RARE/TSE/FSE imaging is the most common brain sequence, but can be severely degraded by patient motion. While 2D navigated versions (PROPELLER) and motion-tracking approaches exist, they are not widely used. We introduced a data-consistency based retrospective method, TAMER, whereby the image and motion parameters are jointly estimated by minimizing data consistency error of a SENSE+motion forward model. We employ reduced modeling techniques which assess only a few targeted voxels at each step to make the large non-linear estimation problem computationally achievable. We demonstrate the approach to mitigating rotations in phantom and human scans in addition to previously reported translation mitigation.
TAMER (Fig. 1) explicitly incorporates rigid-body patient motion in the MR forward model, and jointly estimates the image and motion trajectory by minimizing data consistency error. We assume a generalized SENSE9 forward model: $$$\boldsymbol{s}=\boldsymbol{E_{\theta} x}$$$, where $$$\boldsymbol{s}$$$ is the acquired signal, $$$\boldsymbol{E_{\theta}}$$$ is the motion encoding for a given motion trajectory $$$\boldsymbol{\theta}$$$, and $$$\boldsymbol{x}$$$ is the motion free image. The encoding can be expanded as:
$$\boldsymbol{E_\theta} = \boldsymbol{UFCTR}$$
where $$$\boldsymbol{C}$$$ contains the coil sensitivities, $$$\boldsymbol{F}$$$ is the Fourier encoding operator, $$$\boldsymbol{U}$$$ is the undersampling operator (allowing parallel imaging acceleration), and $$$\boldsymbol{R}$$$ and $$$\boldsymbol{T}$$$ describe the rotations and translations at each shot. Since the joint optimization (image and motion) is computationally intensive, we use a reduced model representation that jointly optimizes only small subsets of “targeted” voxels, $$$\boldsymbol{x}_t$$$, with the object position parameters (6 parameters per shot). The targeted voxels are varied during the optimization.

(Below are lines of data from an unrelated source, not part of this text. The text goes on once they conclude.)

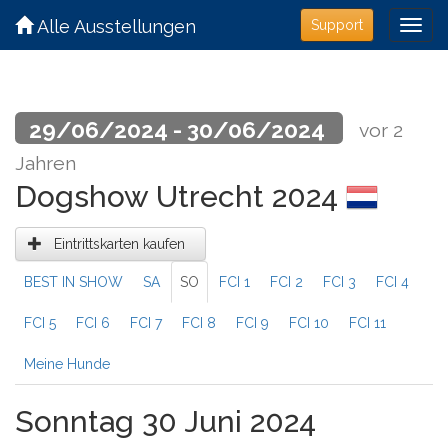
Alle Ausstellungen
Support
29/06/2024 - 30/06/2024
vor 2
Jahren
Dogshow Utrecht 2024
Eintrittskarten kaufen
BEST IN SHOW
SA
SO
FCI 1
FCI 2
FCI 3
FCI 4
FCI 5
FCI 6
FCI 7
FCI 8
FCI 9
FCI 10
FCI 11
Meine Hunde
Sonntag 30 Juni 2024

In the absence of motion, only a single least-squares minimization of $$$||\boldsymbol{s-Ex}||_2$$$ is needed. With motion unknowns, this becomes a more difficult non-linear estimation problem. By solving only a small targeted subset of voxels at each step the joint optimization is more computationally efficient. Breaking the image into a targeted subset, $$$\boldsymbol{x_t}$$$, and the complimentary “fixed” subset, $$$\boldsymbol{x}_f$$$, allows the signal from the targeted voxels, $$$\boldsymbol{s}_t$$$, to be isolated from the total signal (i.e. $$$\boldsymbol{s}_t = \boldsymbol{s} - \boldsymbol{s}_f$$$; here $$$\boldsymbol{s}_f$$$ is the signal contribution from the fixed voxels). The forward model evaluation for each motion estimate can be reduced to $$$\boldsymbol{s}_t=\boldsymbol{E}_{\boldsymbol{\theta},t}\boldsymbol{x}_t$$$, where $$$\boldsymbol{E}_{\boldsymbol{\theta},t}$$$ is the portion of the encoding acting only on the target voxels. The reduced model data consistency minimization is now:
$$ [\hat{ \boldsymbol{\theta} }, \hat{ \boldsymbol{x}}_t ] = \textrm{argmin}_{\boldsymbol{\theta,x_t}}||\boldsymbol{s}_t-\boldsymbol{E}_{\boldsymbol{\theta},t}\boldsymbol{x}_t||_2$$
Regularization (e.g. Tikhonov/spatial sparsity) can also be easily added.
The accuracy of the reduced model depends on locality properties in the motion-inclusive encoding matrix. Target voxel coupling is examined in the correlation matrix, $$$\boldsymbol{E^HE}$$$, where sparsity arises from model separability. Fig. 2 shows a subset of $$$\boldsymbol{E^HE}$$$ for no motion, measured patient motion, and random motion, all for RARE imaging with R=2 undersampling. The measured-patient and random motion cases show very similar sparsity patterns, and therefor similar model separability. We exploit this property to find subsets of voxels that are highly coupled by adding random motion to the forward model, without a priori knowledge of the true motion trajectory.
Phantom tests include an in-plane rotating pineapple phantom using a continuous motion actuator throughout the scan, approximately ±3⁰; ETL=11, 230x208 mm2 FOV, 0.6x0.6 mm2 resolution, 5mm slice thickness, TR/TE=3.8s/93ms, refocus pulse=150⁰, and R=1. TAMER was also tested on a human subject using ETL=11, 220x220 mm2 FOV, 0.9x0.9 mm2 resolution, 3mm slice thickness, TR/TE=3.0s/99ms, refocus pulse=150⁰, and R=1. The subject was asked to shake their head in a “no” gesture during the middle of the scan. Translation motion tests have been shown in previous work (Fig. 3)10.